Another butterfly successfully emerged.

Monarch caterpillar

The caterpillar on day four, now able to make holes in the leaves.

Monarch butterfly

I put the new butterfly out on the Swan plants when it had stopped dripping fluid.

pig

When Al was living in the old aviary cage on the lawn, I threw some water under the Hydrangea for him to make a little mud wallow whenever he was out for a while around the garden. He particularly enjoyed it on the hotter days, so when he moved to his bigger enclosure, we made sure there was somewhere we could easily keep wet for him to make another one.
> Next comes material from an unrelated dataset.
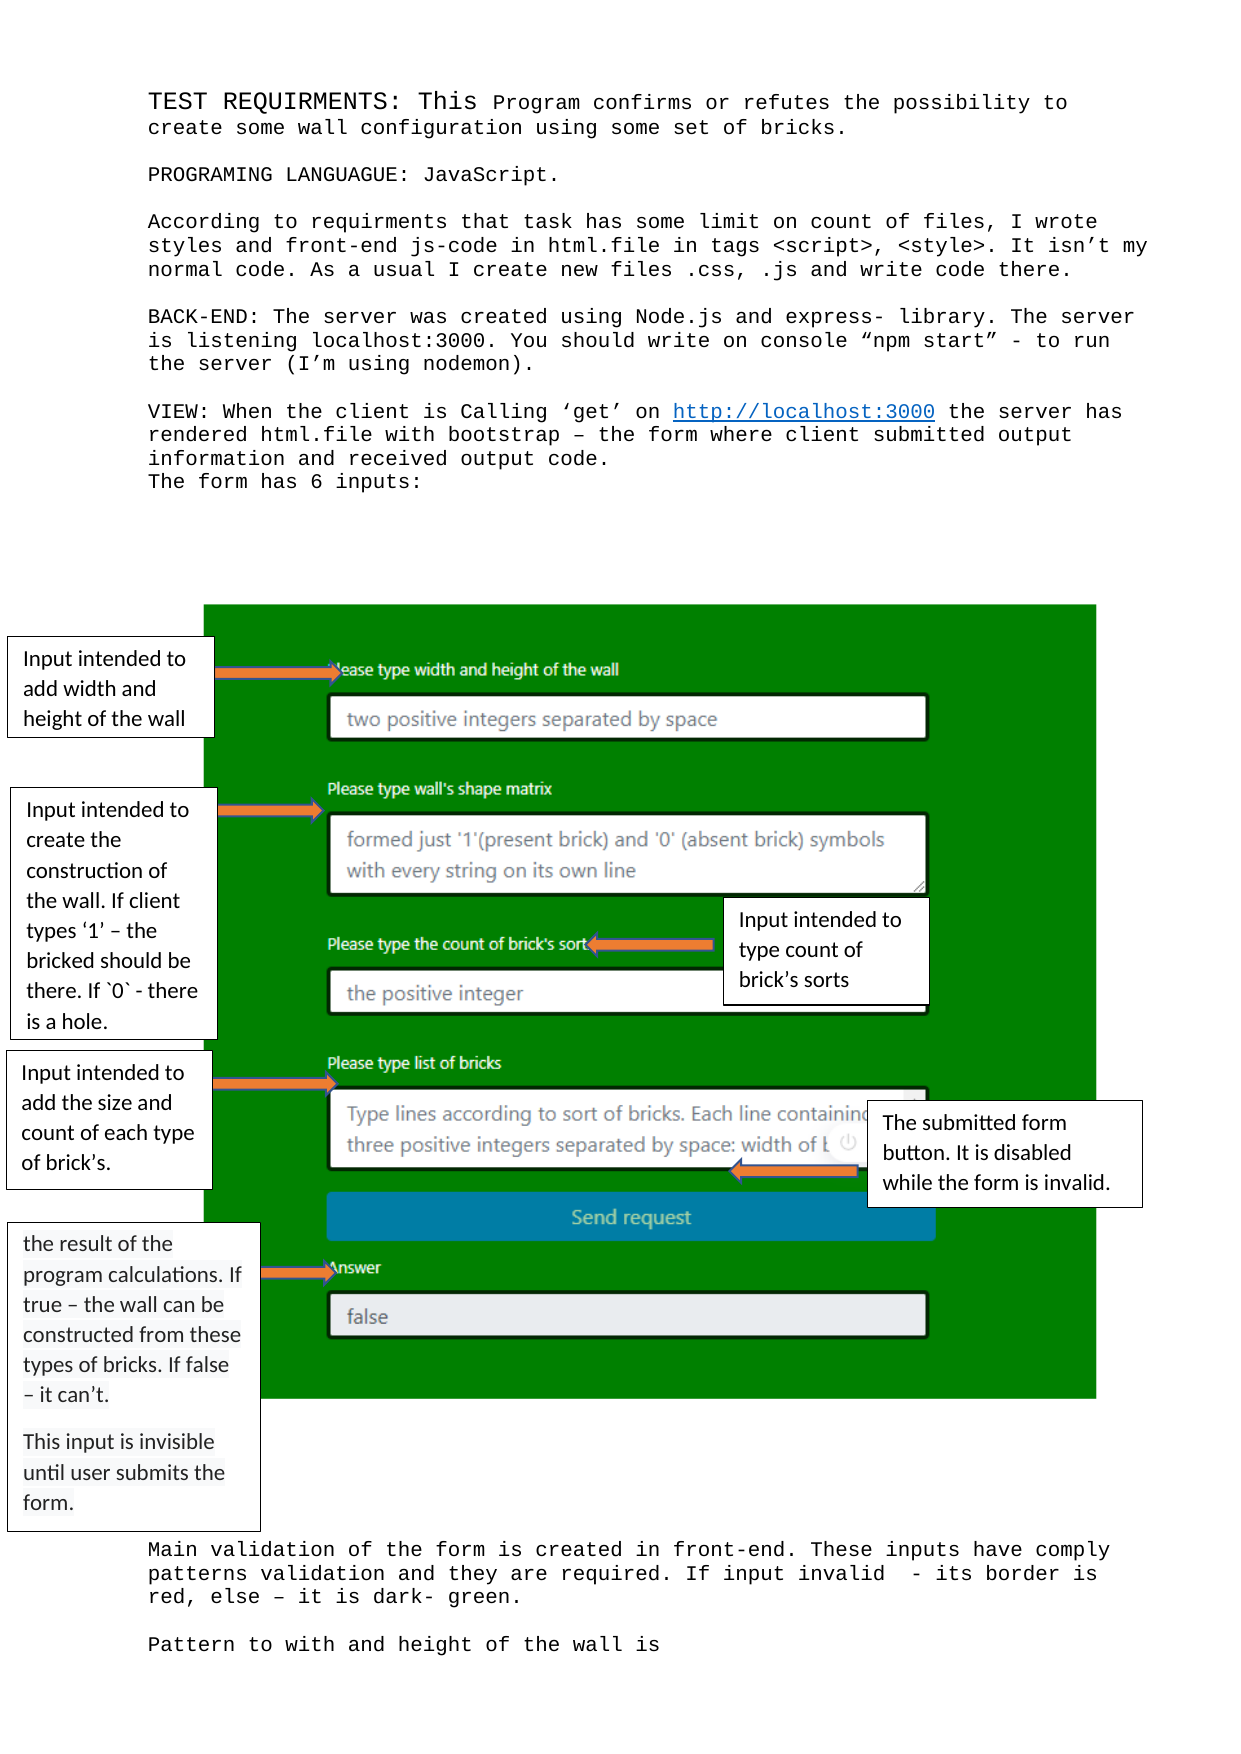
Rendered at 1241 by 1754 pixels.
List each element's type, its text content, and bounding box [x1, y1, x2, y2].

It's fun to watch him enjoying it so much. He flops down on one side and wriggles around, then turns over, sometimes sits like this to itch his nether regions.

farm

The Middle Back. One day we'll get a protective fence around the Pūriri trees. It's a bit easier to think about doing that now there's a fence around the gully below the trees. We'll be able to take an electric feed off that for the fence around these big trees in the middle of the paddock. A couple of them are still clinging to life. The white skeleton in the middle is entirely dead.

cattle

It always amuses me that the animals will lift a hind leg like this when they're scratched or licked just there. 186 is doing the licking.
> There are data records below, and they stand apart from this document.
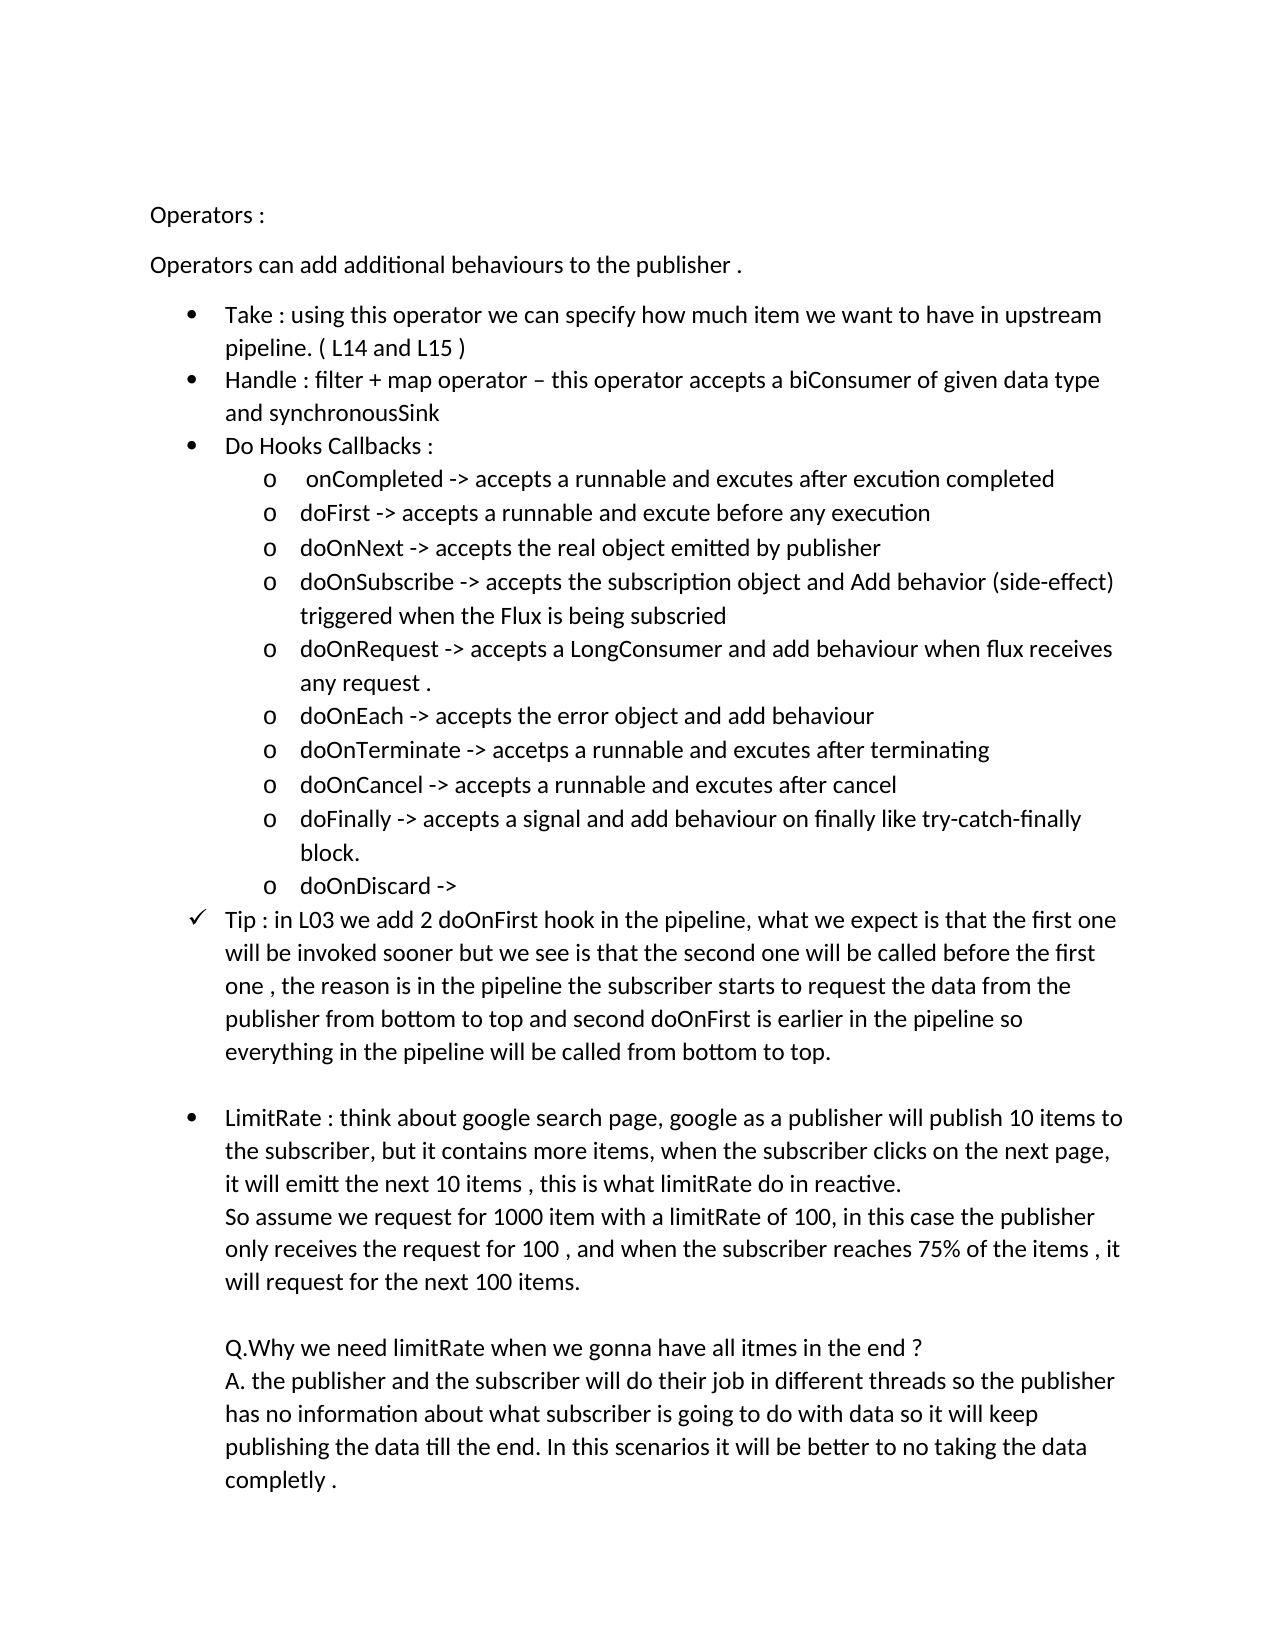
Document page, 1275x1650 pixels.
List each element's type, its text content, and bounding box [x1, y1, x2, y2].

list doOnCancel -> accepts a runnable and excutes after cancel [262, 769, 1125, 801]
list Tip : in L03 we add 2 doOnFirst hook in the pipeline, what we expect is that the first one will be invoked sooner but we see is that the second one will be called before the first one , the reason is in the pipeline the subscriber starts to request the data from the publisher from bottom to top and second doOnFirst is earlier in the pipeline so everything in the pipeline will be called from bottom to top. [187, 904, 1125, 1067]
text Operators : [150, 199, 1125, 230]
list doOnRequest -> accepts a LongConsumer and add behaviour when flux receives any request . [262, 633, 1125, 698]
list LimitRate : think about google search page, google as a publisher will publish 10 items to the subscriber, but it contains more items, when the subscriber clicks on the next page, it will emitt the next 10 items , this is what limitRate do in reactive. [187, 1102, 1125, 1198]
list doOnNext -> accepts the real object emitted by publisher [262, 532, 1125, 564]
list doOnEach -> accepts the error object and add behaviour [262, 700, 1125, 732]
list doFinally -> accepts a signal and add behaviour on finally like try-catch-finally block. [262, 803, 1125, 868]
list Handle : filter + map operator – this operator accepts a biConsumer of given data type and synchronousSink [187, 364, 1125, 428]
list onCompleted -> accepts a runnable and excutes after excution completed [262, 463, 1125, 495]
list Q.Why we need limitRate when we gonna have all itmes in the end ? [225, 1332, 1125, 1363]
list doOnTerminate -> accetps a runnable and excutes after terminating [262, 734, 1125, 766]
list doOnSubscribe -> accepts the subscription object and Add behavior (side-effect) triggered when the Flux is being subscried [262, 566, 1125, 631]
text Operators can add additional behaviours to the publisher . [150, 249, 1125, 280]
list Do Hooks Callbacks : [187, 430, 1125, 461]
list Take : using this operator we can specify how much item we want to have in upstream pipeline. ( L14 and L15 ) [187, 299, 1125, 362]
list doOnDiscard -> [262, 870, 1125, 902]
list doFirst -> accepts a runnable and excute before any execution [262, 498, 1125, 529]
list So assume we request for 1000 item with a limitRate of 100, in this case the publisher only receives the request for 100 , and when the subscriber reaches 75% of the items , it will request for the next 100 items. [225, 1201, 1125, 1297]
list A. the publisher and the subscriber will do their job in different threads so the publisher has no information about what subscriber is going to do with data so it will keep publishing the data till the end. In this scenarios it will be better to no taking the data completly . [225, 1365, 1125, 1494]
I'm not sure what's going on with 186, she was on heat last week but the bull still seems to be hanging around with her.

Thursday the 28th

Back to see a doctor today, since Stephan is no better. Spending most of several days in bed is not his usual form. The doctor performed a very thorough examination, remarked upon his enlarged spleen and looked worried, then sent him back to the lab at the hospital for more blood tests, while I waited in the x-ray department to make an appointment for him to have a chest x-ray. Then one of the lovely women there dragged him in and x-rayed him before we left.

[Stephan has since almost fully recovered and the doctor's working hypothesis is that he may have had Leptospirosis, from disturbing rodents' nesting materials in his under-renovation shed.]

There having been a Covid community case earlier in the week, I had done a "click and collect" order at the supermarket. People's concentration on toilet paper has been an entertaining aspect of the pandemic and today while we were unloading the shopping locker, an acquaintance passed and spoke with us for a while, commenting on my obvious stock-pile: it was on special at a very good price, so I'd bought several multi-roll packs. I cautioned him that last time I stocked up on toilet paper, the whole country went in to Covid lock-down eleven days later.

And who knows, toilet paper could be like bitcoin and we'll be able to barter it for salt if things get really bad. Seriously though, it's the best way to shop if you've sufficient resources in cash and storage space. The restrictions during the earlier lock-downs were a pain in the proverbial for people like us who shop once or twice a month and therefore buy most things in multiple.

Monarch caterpillar

Caterpillar day 5, now with its familiar colouring.

cow and calf

Dushi got very thin last year in the drought. She's looking alright so far but I'm monitoring her condition. It would help to have some rain and some more grass.

cow and calf

Here's Imogen 155 and last year's daughter, 195.

195 is a better looking heifer than her older sisters were this time last year.

All five of the yearling heifers are looking very nice and weighed heavier than my mating minimum in December; but after last year's drought and the way this season looked to be going at the beginning of the month, I decided not to get them in calf this year.

We were so dry through last winter and if that's the start of an uncomfortable pattern, I'll be glad not to have to worry about young first-time mothers.

Friday the 29th
Monarch caterpillar

Caterpillar day 6.

calf

Dushi's daughter carefully eating ripe blackberries.

cow

Stephan and I both think Zoom looks very much like her mother, Zella. I like her smooth solidity.

calves

Gina 202 is now very much on the mend. She still has a slight limp, but that she's feeling good enough to play with the others is a very good sign of her marked improvement.

I'm glad to see it. I've been worried about her. I think she's one of the nicest heifers this year, so it would have been very disappointing if she'd been permanently disabled by whatever injury she sustained.